■ What is needed
Reproduce exactly, and only, the lines running from the start of the entries below to the line containing "קרטרידג׳ AQUAPHOR K7".

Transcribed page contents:
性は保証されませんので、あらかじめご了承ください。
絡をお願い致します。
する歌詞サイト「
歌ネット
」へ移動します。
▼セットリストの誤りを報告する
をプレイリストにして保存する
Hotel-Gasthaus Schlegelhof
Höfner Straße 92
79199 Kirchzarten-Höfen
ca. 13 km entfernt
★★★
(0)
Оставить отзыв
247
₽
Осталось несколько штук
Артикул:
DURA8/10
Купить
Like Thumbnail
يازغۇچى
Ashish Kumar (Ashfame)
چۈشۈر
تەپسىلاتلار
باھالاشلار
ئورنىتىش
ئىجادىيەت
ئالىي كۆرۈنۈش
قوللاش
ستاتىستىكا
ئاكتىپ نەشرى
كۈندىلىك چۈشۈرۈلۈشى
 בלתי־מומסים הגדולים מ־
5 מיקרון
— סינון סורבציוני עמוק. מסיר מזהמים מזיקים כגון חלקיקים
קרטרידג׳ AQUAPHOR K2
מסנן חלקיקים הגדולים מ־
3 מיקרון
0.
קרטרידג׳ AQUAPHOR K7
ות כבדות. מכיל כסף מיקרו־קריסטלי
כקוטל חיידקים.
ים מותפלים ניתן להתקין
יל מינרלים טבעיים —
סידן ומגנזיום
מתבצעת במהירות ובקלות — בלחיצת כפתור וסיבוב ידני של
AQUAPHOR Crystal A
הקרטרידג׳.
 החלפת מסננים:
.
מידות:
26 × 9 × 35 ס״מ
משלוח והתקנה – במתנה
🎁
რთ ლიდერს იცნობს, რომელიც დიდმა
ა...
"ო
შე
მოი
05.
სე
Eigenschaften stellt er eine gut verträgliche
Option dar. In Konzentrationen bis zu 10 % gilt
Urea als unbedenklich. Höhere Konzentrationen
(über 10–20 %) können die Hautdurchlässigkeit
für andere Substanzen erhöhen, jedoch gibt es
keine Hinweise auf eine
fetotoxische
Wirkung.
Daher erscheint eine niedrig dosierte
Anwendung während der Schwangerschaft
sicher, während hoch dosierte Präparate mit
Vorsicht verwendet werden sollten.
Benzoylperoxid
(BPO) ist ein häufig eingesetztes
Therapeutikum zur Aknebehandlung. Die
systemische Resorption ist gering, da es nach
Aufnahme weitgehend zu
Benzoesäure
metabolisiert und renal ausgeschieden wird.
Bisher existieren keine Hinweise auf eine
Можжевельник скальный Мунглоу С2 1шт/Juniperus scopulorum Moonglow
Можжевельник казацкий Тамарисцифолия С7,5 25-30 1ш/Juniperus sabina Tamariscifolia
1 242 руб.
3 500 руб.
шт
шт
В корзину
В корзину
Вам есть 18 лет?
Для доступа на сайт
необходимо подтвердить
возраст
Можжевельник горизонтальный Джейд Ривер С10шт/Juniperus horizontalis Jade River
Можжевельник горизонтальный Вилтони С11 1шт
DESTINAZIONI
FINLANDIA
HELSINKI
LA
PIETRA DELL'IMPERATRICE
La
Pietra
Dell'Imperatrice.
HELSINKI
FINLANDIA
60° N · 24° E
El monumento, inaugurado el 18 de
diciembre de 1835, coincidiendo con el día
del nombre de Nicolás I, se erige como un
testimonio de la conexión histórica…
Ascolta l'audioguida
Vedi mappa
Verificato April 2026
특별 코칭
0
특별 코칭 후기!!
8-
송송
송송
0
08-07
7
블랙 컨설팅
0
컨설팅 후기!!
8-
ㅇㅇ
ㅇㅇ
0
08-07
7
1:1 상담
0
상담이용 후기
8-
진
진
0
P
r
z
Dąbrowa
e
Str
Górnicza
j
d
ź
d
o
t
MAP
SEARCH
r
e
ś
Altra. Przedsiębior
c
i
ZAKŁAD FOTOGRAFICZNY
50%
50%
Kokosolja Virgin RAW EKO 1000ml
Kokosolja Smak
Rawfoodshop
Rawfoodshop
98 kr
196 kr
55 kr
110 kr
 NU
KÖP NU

■ Answer to the exercise
性は保証されませんので、あらかじめご了承ください。
絡をお願い致します。
する歌詞サイト「
歌ネット
」へ移動します。
▼セットリストの誤りを報告する
をプレイリストにして保存する
Hotel-Gasthaus Schlegelhof
Höfner Straße 92
79199 Kirchzarten-Höfen
ca. 13 km entfernt
★★★
(0)
Оставить отзыв
247
₽
Осталось несколько штук
Артикул:
DURA8/10
Купить
Like Thumbnail
يازغۇچى
Ashish Kumar (Ashfame)
چۈشۈر
تەپسىلاتلار
باھالاشلار
ئورنىتىش
ئىجادىيەت
ئالىي كۆرۈنۈش
قوللاش
ستاتىستىكا
ئاكتىپ نەشرى
كۈندىلىك چۈشۈرۈلۈشى
 בלתי־מומסים הגדולים מ־
5 מיקרון
— סינון סורבציוני עמוק. מסיר מזהמים מזיקים כגון חלקיקים
קרטרידג׳ AQUAPHOR K2
מסנן חלקיקים הגדולים מ־
3 מיקרון
0.
קרטרידג׳ AQUAPHOR K7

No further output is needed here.